Moments Fugitifs 06
Verger secret et poires précieuses
par Danielle Bourgeois
Cuisinière et épicurienne
C’était la fin de l’été et la plus belle des lumières de fin de journée inondait le verger. Les arbres bien chargés, la récolte allait bon train. C’était le temps des prunes. Vous savez peut-être déjà combien on les aime, les prunes locales… Trop excitées de savoir la cueillette débutée, nous étions venues en chercher quelques unes, nos premières de la saison, à utiliser pour les desserts de la fin de semaine. C’est donc les mains dans les prunes que j’ai saisi l’ampleur de la chose. Le travail et la passion de l’ami pépiniériste. Sous son oeil attentif (et aimant) c’est non seulement des prunes, mais des pommes, pommettes, poires, coings et bien d’autres trésors encore, qui poussent tout près de nous! La chance que nous avons!
Dans le verger, donc, les arbres étaient pleins des fruits qui feraient leur chemin jusqu’à nous, puis jusqu’à votre assiette. Vous dire les couleurs, l’odeur, la beauté du travail de monsieur Anctil en association avec celui de la nature… oui, la chance que nous avons! Celle d’avoir un accès privilégié à certaines variétés rares, voire uniques, des variétés patrimoniales autrement oubliées et qu’on se fait un devoir de célébrer, avec vous… c’était au début de septembre.
Nous voilà en novembre et joliment déposées sur ma table près de la fenêtre se trouvent des poires locales. Bien évidemment cultivées avec amour et attention, il va sans dire. De belles petites poires asiatiques. Nashi. Des poires qu’on connait quand même bien et qui sont faciles à trouver en épicerie, mais dont on ne se doute pas qu’elles puissent pousser ici… et pourtant!
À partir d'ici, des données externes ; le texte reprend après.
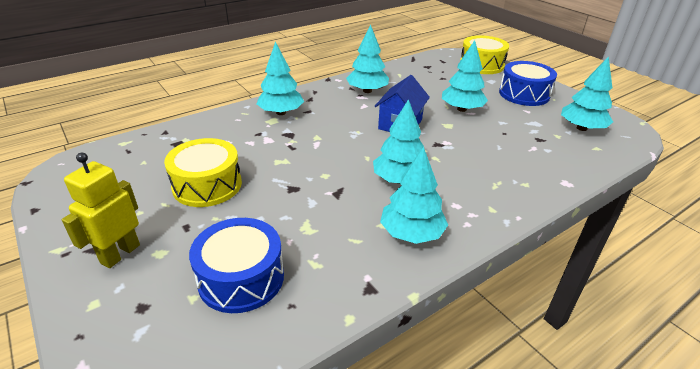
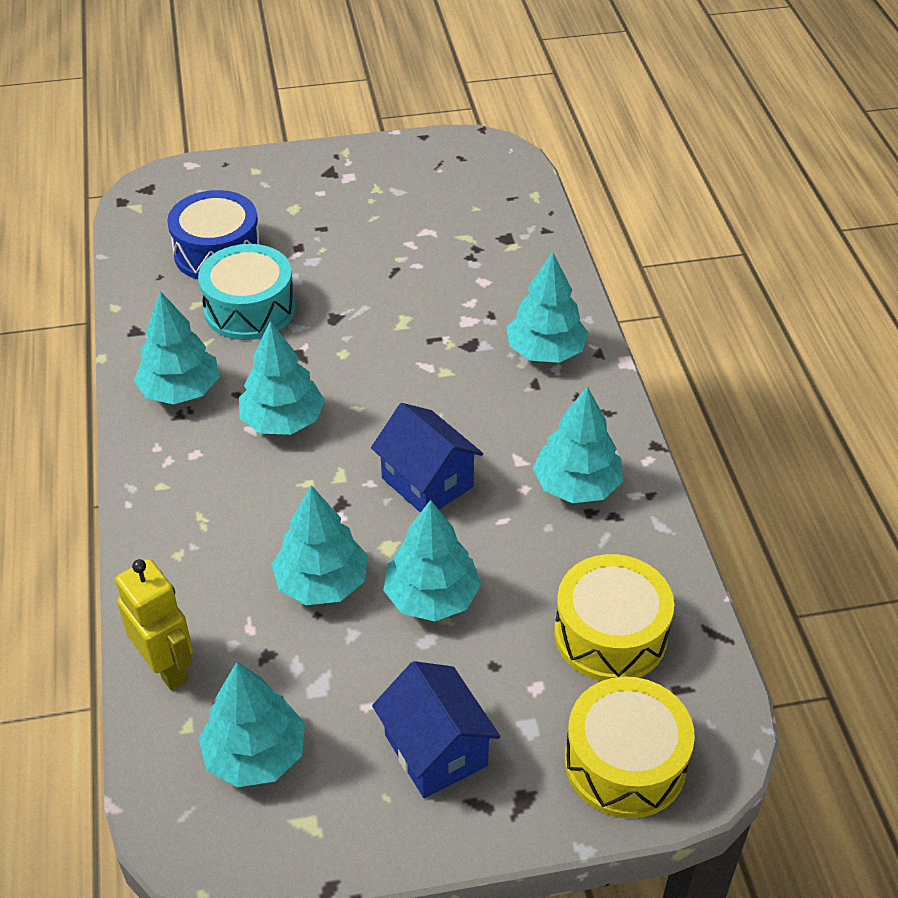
camera: 115 degrees right, 10 degrees up
(120, 254) = (310, 185): yellow robot -> yellow robot (167, 667)
(207, 185) = (389, 251): yellow drum -> yellow drum (610, 634)
(305, 231) = (250, 309): none -> turquoise drum
(487, 136) = (322, 583): none -> turquoise tree
(524, 94) = (436, 750): blue drum -> blue house

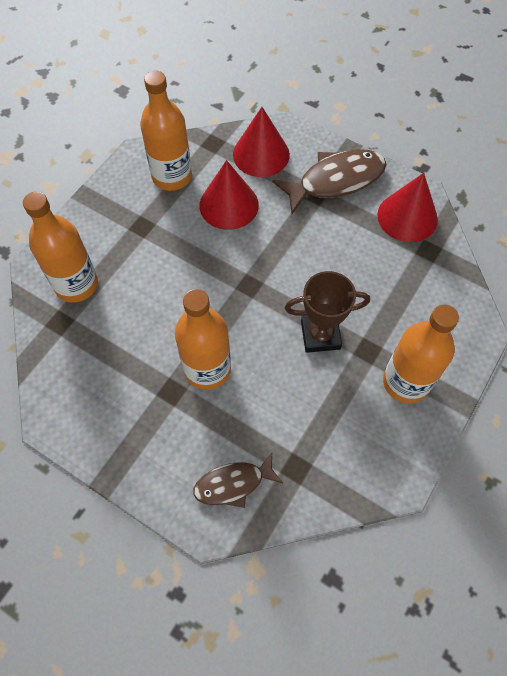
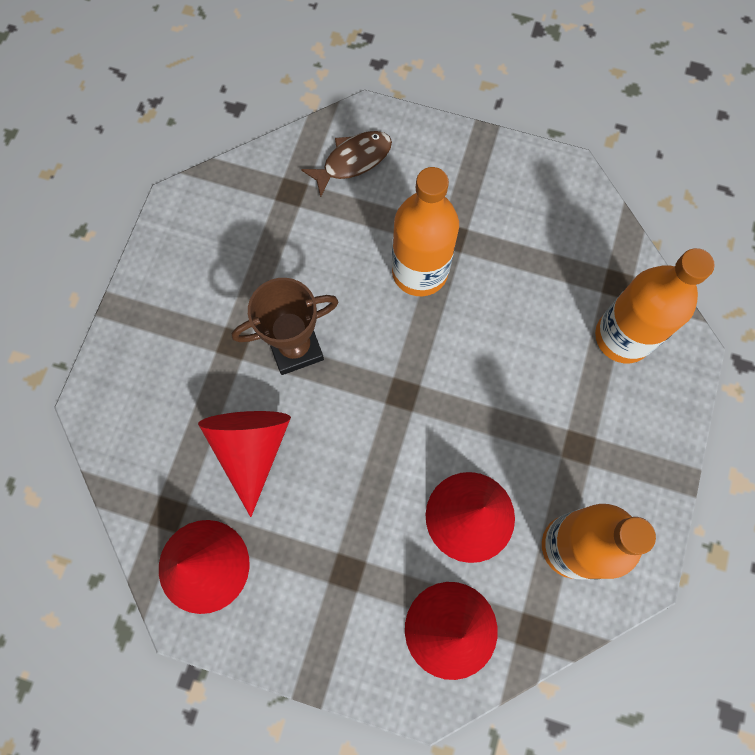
camera: 165 degrees right, 10 degrees up
(336, 181) = (321, 607): brown fish -> none
(365, 275) = (251, 449): none -> red cone
(405, 382) = (182, 314): orange bottle -> none

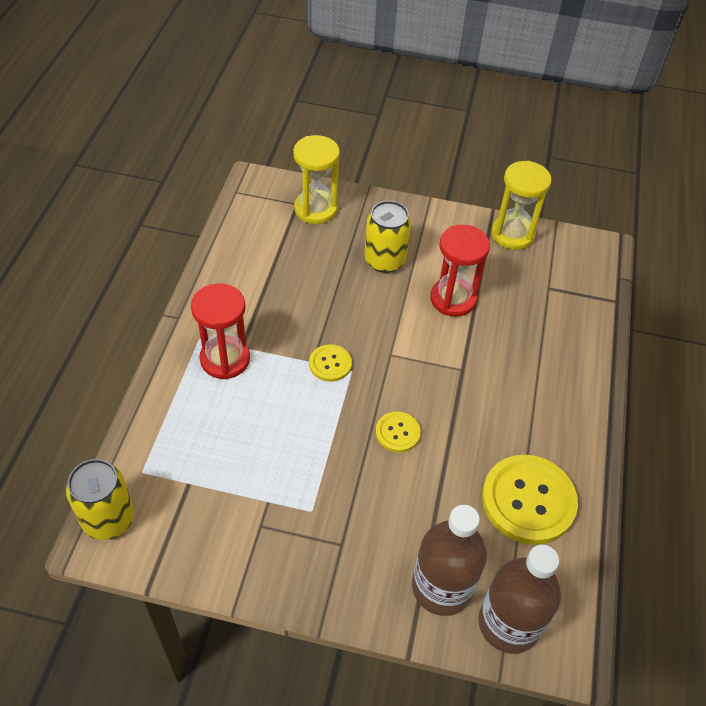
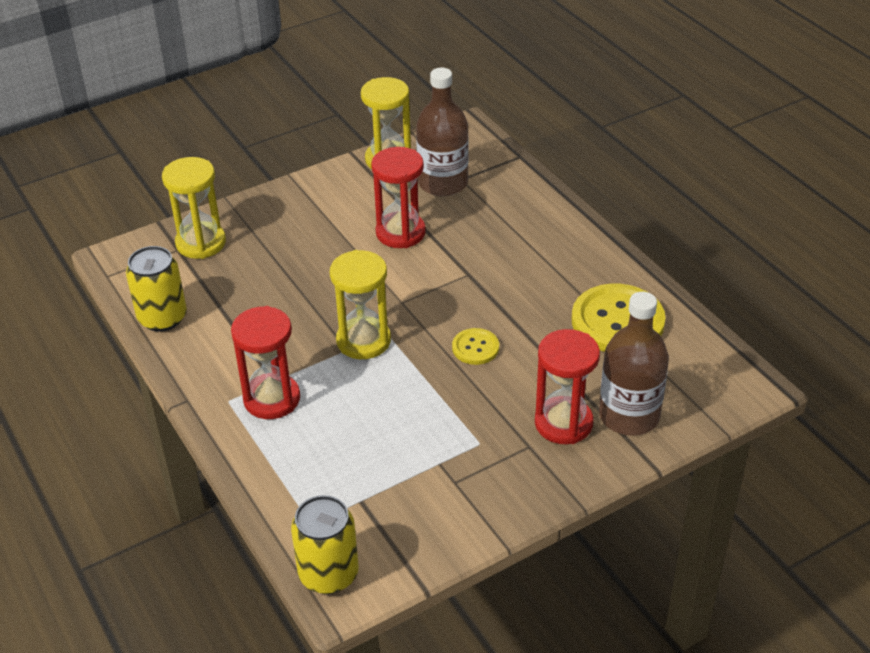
camera: 40 degrees left, 10 degrees down
(330, 364) = (363, 341): yellow button -> yellow hourglass
(385, 260) = (310, 241): yellow can -> yellow can (162, 318)
(387, 548) = (563, 423): none -> red hourglass
(508, 623) = (696, 401): brown bottle -> brown bottle (443, 183)

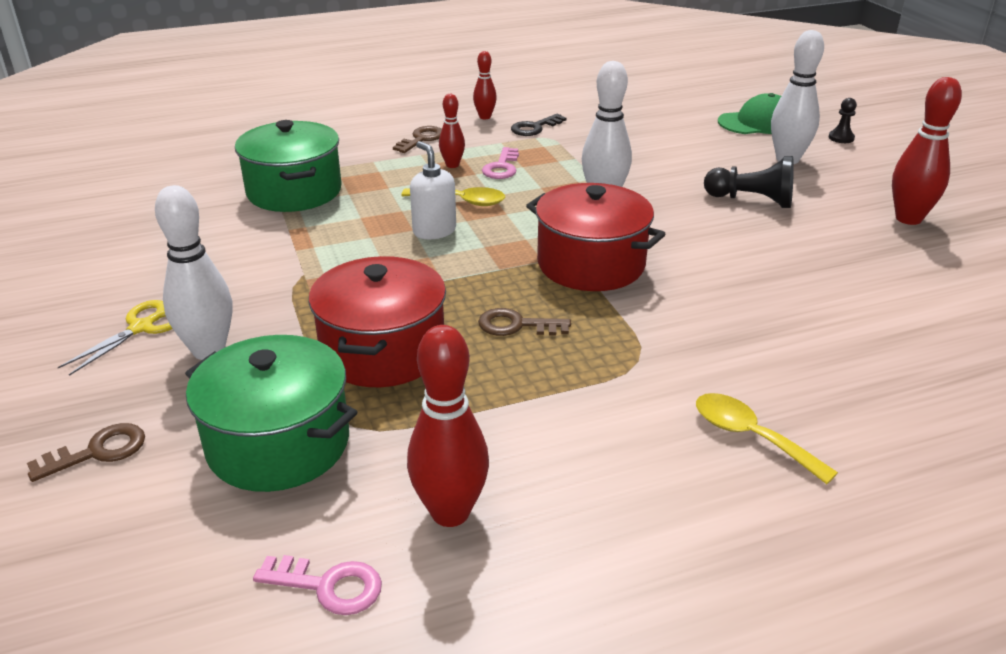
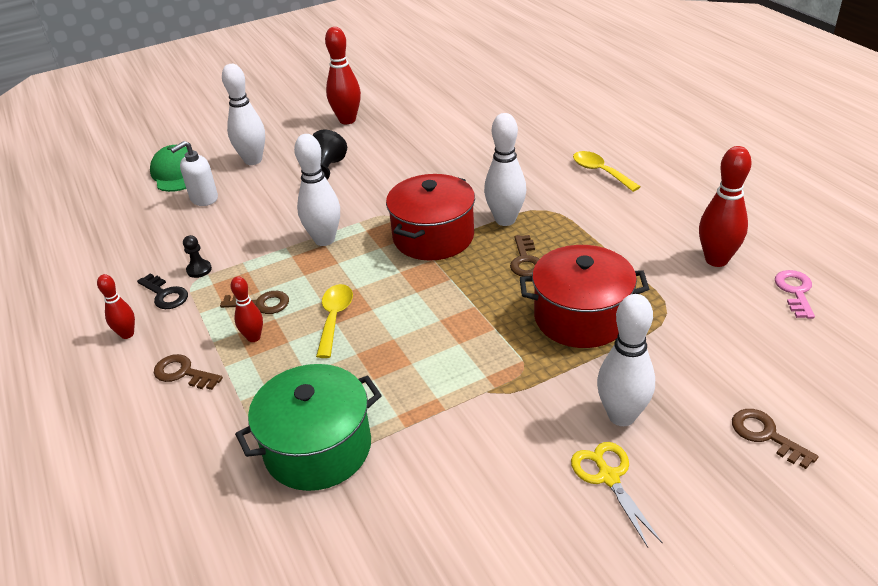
camera: 95 degrees left, 5 degrees up
(141, 328) = (608, 477): yellow scissors -> yellow scissors turned 45 degrees clockwise
(278, 444) = (703, 342): green pot -> none
(434, 231) = (394, 325): white soap dispenser -> white soap dispenser (204, 199)
(502, 167) = (261, 303): pink key -> brown key
(617, 321) = (505, 220): none -> white bowling pin
(750, 437) = (600, 172): yellow spoon -> yellow spoon turned 105 degrees clockwise
(841, 138) = (215, 139): black pawn -> black pawn (199, 270)

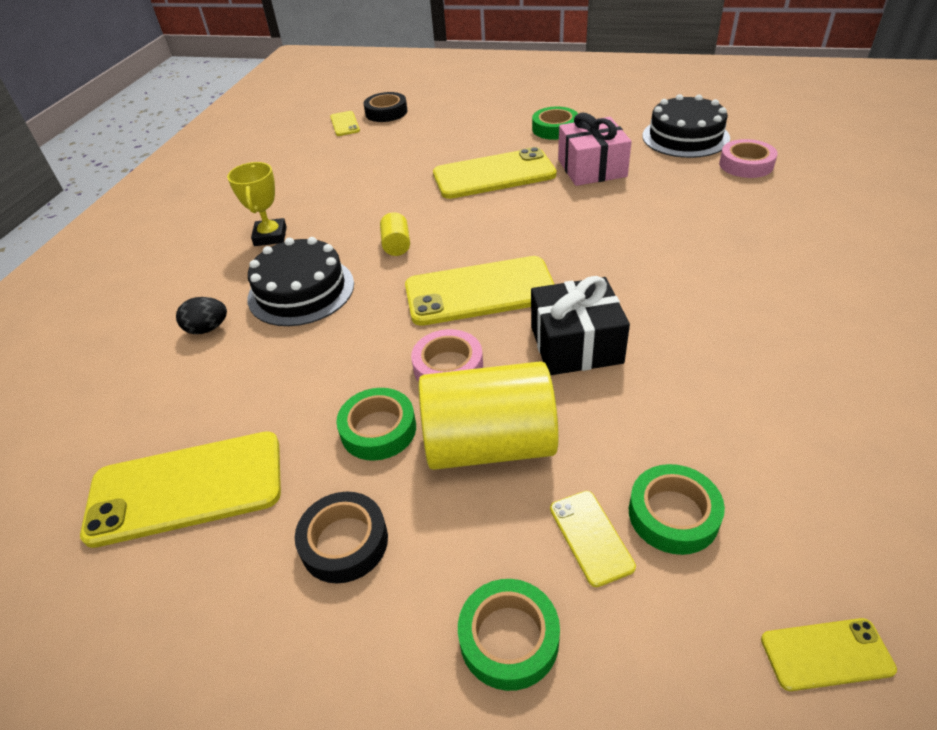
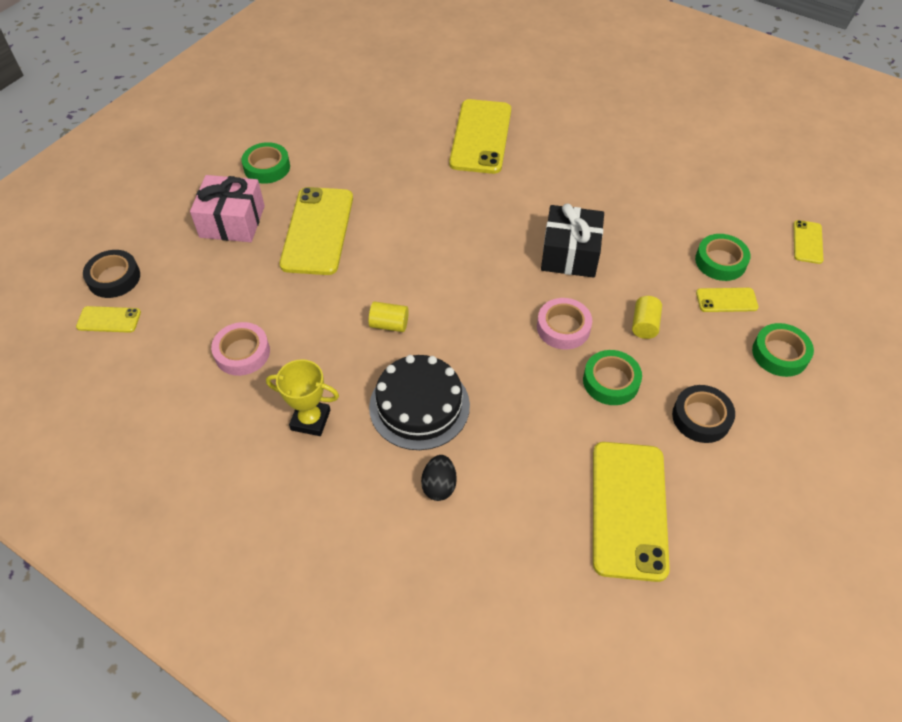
camera: 75 degrees left, 10 degrees up
(480, 291) = (485, 287): yellow phone -> yellow phone (481, 137)
(489, 444) = (644, 325): yellow cylinder -> yellow cylinder, size x0.42
(592, 168) = (354, 169): pink gift -> pink gift (232, 221)
(685, 137) = (347, 102): black cake -> none
(746, 164) = (411, 91): pink tape -> pink tape (242, 353)

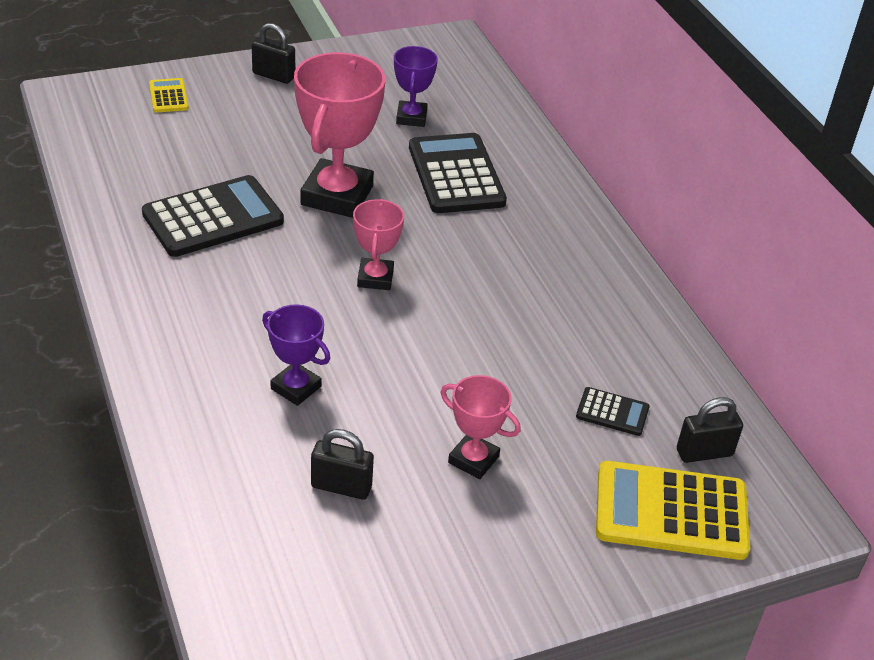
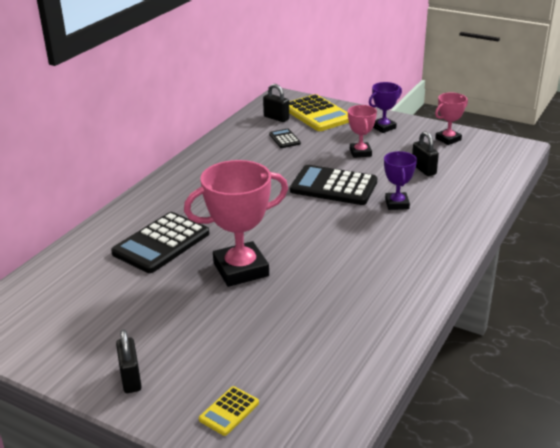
camera: 125 degrees left, 10 degrees down
(213, 218) = (328, 297): black calculator -> black calculator (333, 186)
(375, 278) = (292, 222): pink trophy -> pink trophy (448, 139)
(411, 117) = (114, 288): purple trophy -> purple trophy (383, 127)

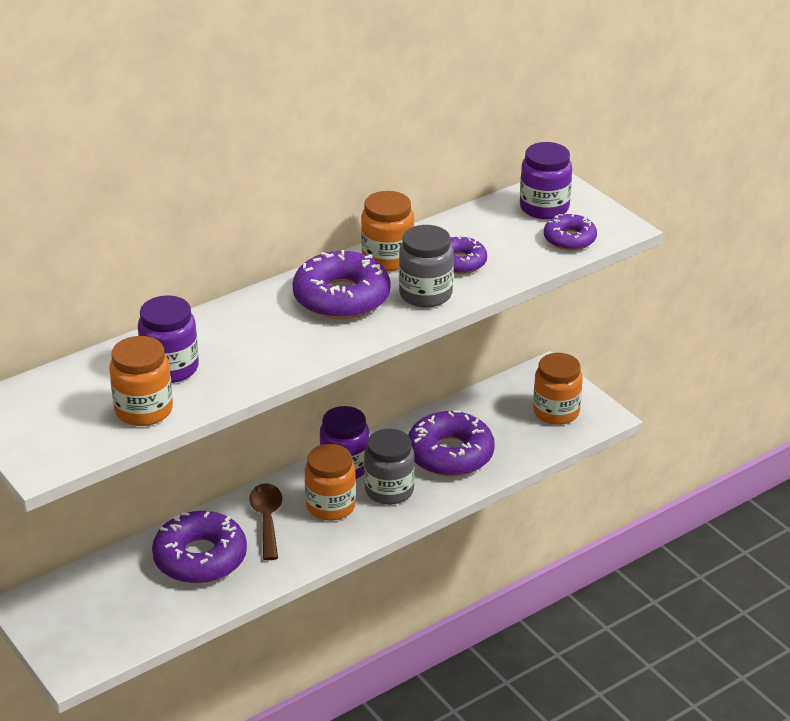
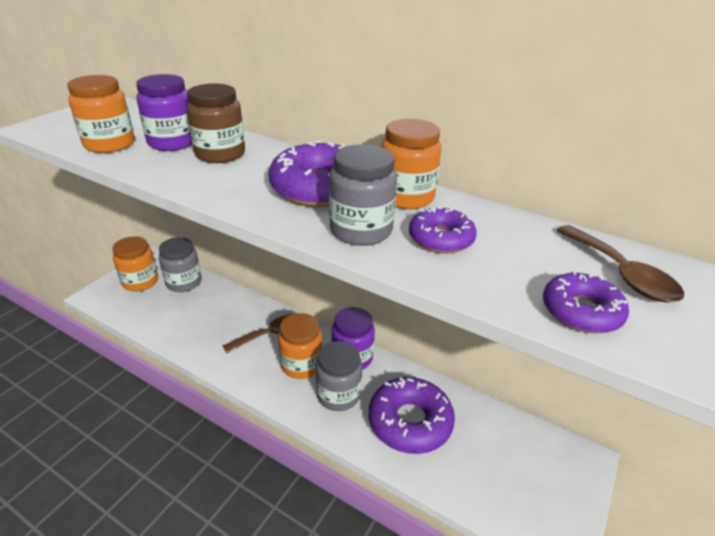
camera: 65 degrees right, 0 degrees up
(106, 579) = (184, 282): none -> grey jar
(200, 558) = (217, 315): purple donut -> none
(225, 341) = (220, 154): none -> brown jar
(544, 208) = (621, 273): purple jar -> brown spoon
(556, 412) = (532, 492): orange jar -> orange jar (140, 282)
Leur culture, bien que marginale, est totalement possible en nos terres… pour notre plus grand bonheur.
Ces petites précieuses à la peau dorée ou d’un jaune délicat selon la variété, je les ai observées. Dans la lumière de l’automne j’ai eu envie de les dessiner. Puis je les ai senties. Touchées. Goûtées, aussi. Elles nous ramènent un peu au printemps dès la première bouchée. Elles ont un goût subtil, fin, un peu floral qui laisse parfois même un léger souvenir d’eau de rose. Elles sont croquantes, craquantes… leur jus explose en bouche, frais et revigorant… agréable comme le printemps!
Alors qu’on entre dans la saison de la chasse, des jours gris, des grands vents et de la pluie qui ne finit plus de pleuvoir, ces poires sont un réel plaisir. Pour les yeux, et pour le ventre. Vous ai-je déjà dit la chance que nous avons?